§ **What needs to be done**
Look through the lines below and extract any with the word "caramelo".

§ **Data**

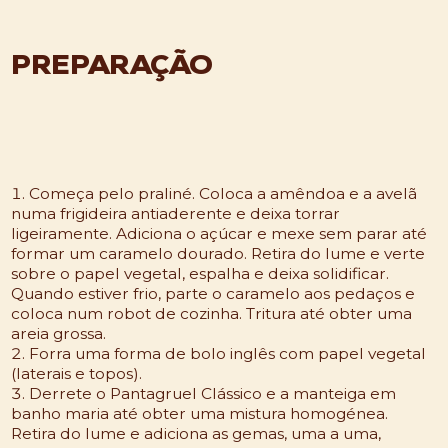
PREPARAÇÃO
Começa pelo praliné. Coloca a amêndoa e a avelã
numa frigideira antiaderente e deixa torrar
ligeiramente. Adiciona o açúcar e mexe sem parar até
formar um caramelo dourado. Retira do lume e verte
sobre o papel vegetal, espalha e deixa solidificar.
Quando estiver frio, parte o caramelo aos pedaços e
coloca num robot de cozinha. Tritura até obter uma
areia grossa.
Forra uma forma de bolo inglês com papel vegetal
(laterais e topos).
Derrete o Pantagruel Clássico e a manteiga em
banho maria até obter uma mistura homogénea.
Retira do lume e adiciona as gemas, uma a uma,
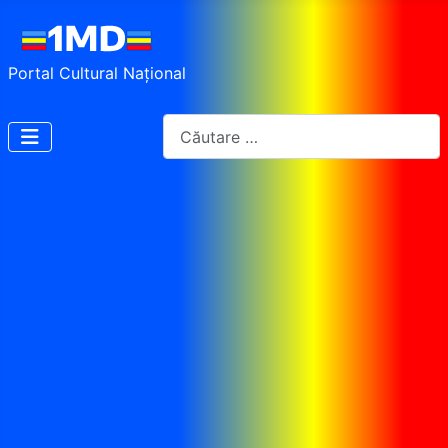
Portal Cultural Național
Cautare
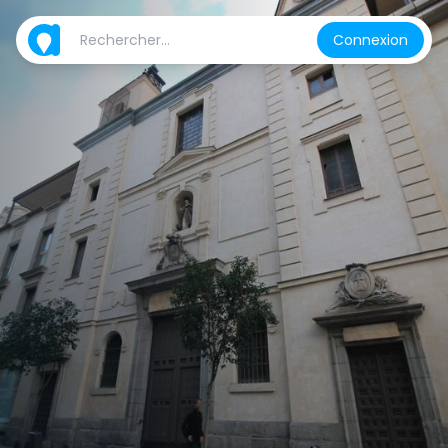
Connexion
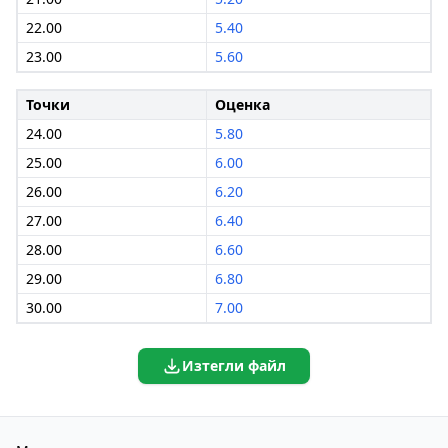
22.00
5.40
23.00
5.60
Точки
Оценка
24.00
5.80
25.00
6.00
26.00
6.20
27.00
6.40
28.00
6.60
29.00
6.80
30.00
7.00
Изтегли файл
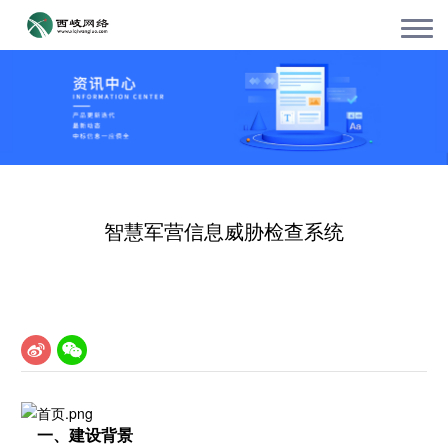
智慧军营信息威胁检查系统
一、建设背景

--

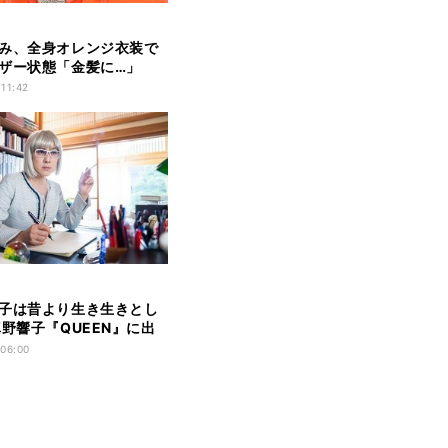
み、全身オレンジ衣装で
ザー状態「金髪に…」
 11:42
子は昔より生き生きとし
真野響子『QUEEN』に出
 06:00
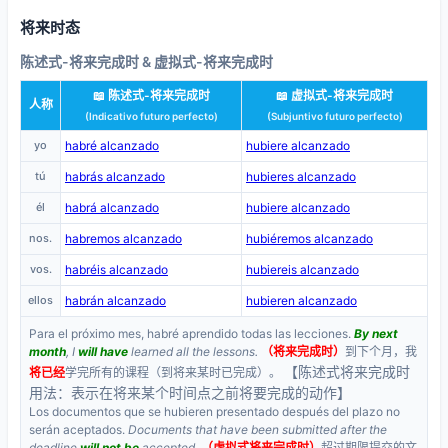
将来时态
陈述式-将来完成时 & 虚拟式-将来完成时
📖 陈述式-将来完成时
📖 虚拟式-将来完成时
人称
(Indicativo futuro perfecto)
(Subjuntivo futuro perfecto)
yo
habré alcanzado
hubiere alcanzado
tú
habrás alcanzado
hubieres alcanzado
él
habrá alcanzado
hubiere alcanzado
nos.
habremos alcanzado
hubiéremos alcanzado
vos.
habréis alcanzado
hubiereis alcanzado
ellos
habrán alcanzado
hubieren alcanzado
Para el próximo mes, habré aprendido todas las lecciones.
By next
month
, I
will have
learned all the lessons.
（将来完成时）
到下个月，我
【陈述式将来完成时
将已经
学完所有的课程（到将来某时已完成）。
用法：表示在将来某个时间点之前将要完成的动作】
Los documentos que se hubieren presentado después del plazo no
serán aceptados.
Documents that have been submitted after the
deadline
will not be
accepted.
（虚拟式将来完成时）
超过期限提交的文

§ **Response to the exercise**
formar um caramelo dourado. Retira do lume e verte
Quando estiver frio, parte o caramelo aos pedaços e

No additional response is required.